# Pyrography (aka Wood Burning)



## Lindy (Nov 25, 2008)

My other hobbies include wood carving and pyrography.  Pyrography includes wood burning but since I also burn on leather, paper, tagua nuts (vegetable ivory) and bark it is more than just wood I'm burning.....  

I used to teach for Lee Valley Tools in Calgary before I moved out here to the coast.







Dall Sheep on a wood plaque that has been finished with wax - not painted.
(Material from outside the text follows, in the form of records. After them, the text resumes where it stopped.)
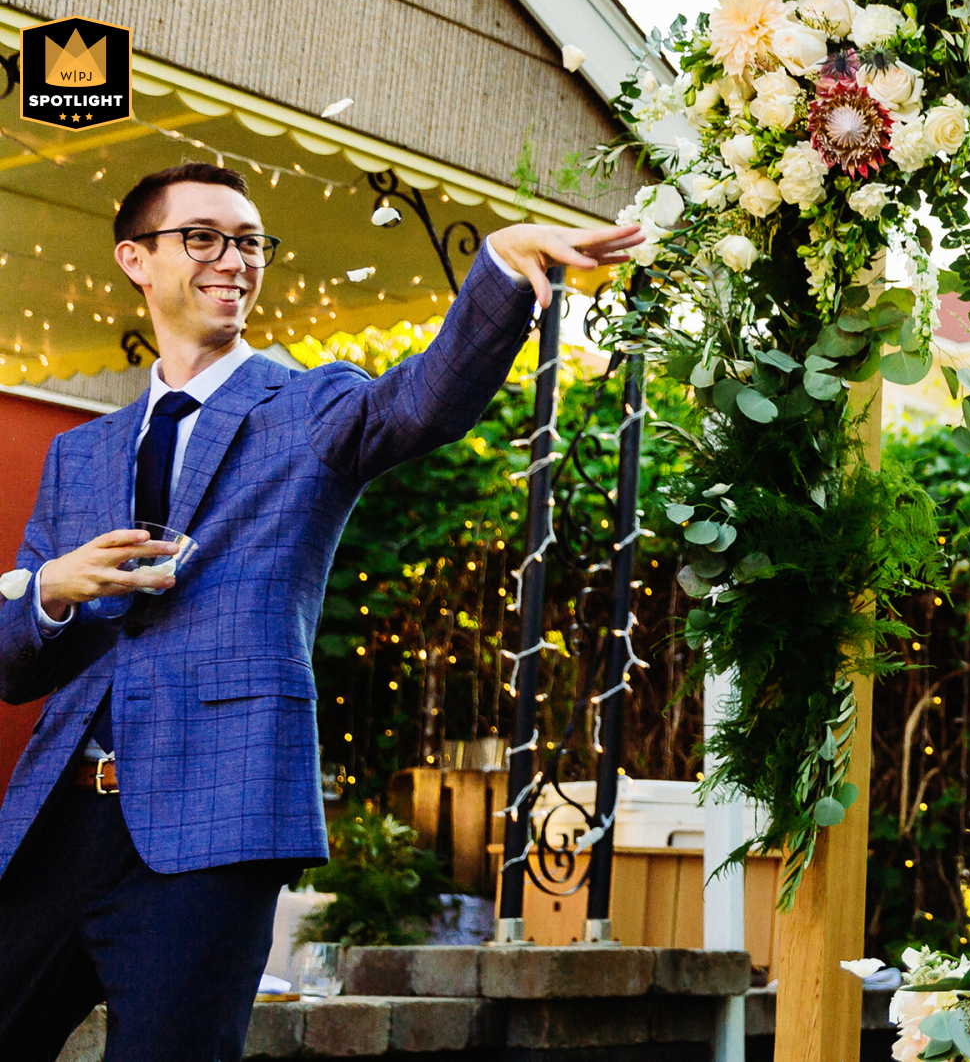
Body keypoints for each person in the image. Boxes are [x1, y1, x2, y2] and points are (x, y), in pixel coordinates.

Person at [0, 162, 642, 1062]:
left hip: (210, 826)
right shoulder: (79, 453)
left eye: (251, 242)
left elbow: (421, 401)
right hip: (58, 821)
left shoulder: (310, 406)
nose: (235, 260)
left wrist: (496, 271)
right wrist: (55, 591)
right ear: (135, 259)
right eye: (204, 238)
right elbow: (12, 663)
Dragonfly on Leather Card Wallet






Migrant Worker on Paper

My other website (the one on this artform) is http://www.dragonfly-pyroart.com

Thanks for letting me share.

Cheers


----------



## Chay (Nov 26, 2008)

Beautiful work! Love the celtic purse and talking sticks.


----------



## Lindy (Nov 27, 2008)

Hi Chay,

Thank you!  It's a lot of fun and quite satisfying to do.

Cheers
Linda


----------



## Deda (Dec 5, 2008)

Wow, I love the leather work.


----------



## Neil (Dec 9, 2008)

Those are really nice.


----------



## Lindy (Dec 12, 2008)

Thank you....


----------



## topcat (Dec 12, 2008)

How did I miss this topic before?  Wow - Lindy you are soooo talented!  Beautiful representation.  I can't access your site link so I have to ask - do you do your burning with a torch? Iron? What......?  So curious  

Tanya


----------



## Lindy (Dec 13, 2008)

hey Tanya,

I use a temperature controlled electric burning pen system.  It's called a Razertip which is Canadian made but sold worldwide.  Thank you for your kind words - I love art in all its forms.

Cheers
Lindy


----------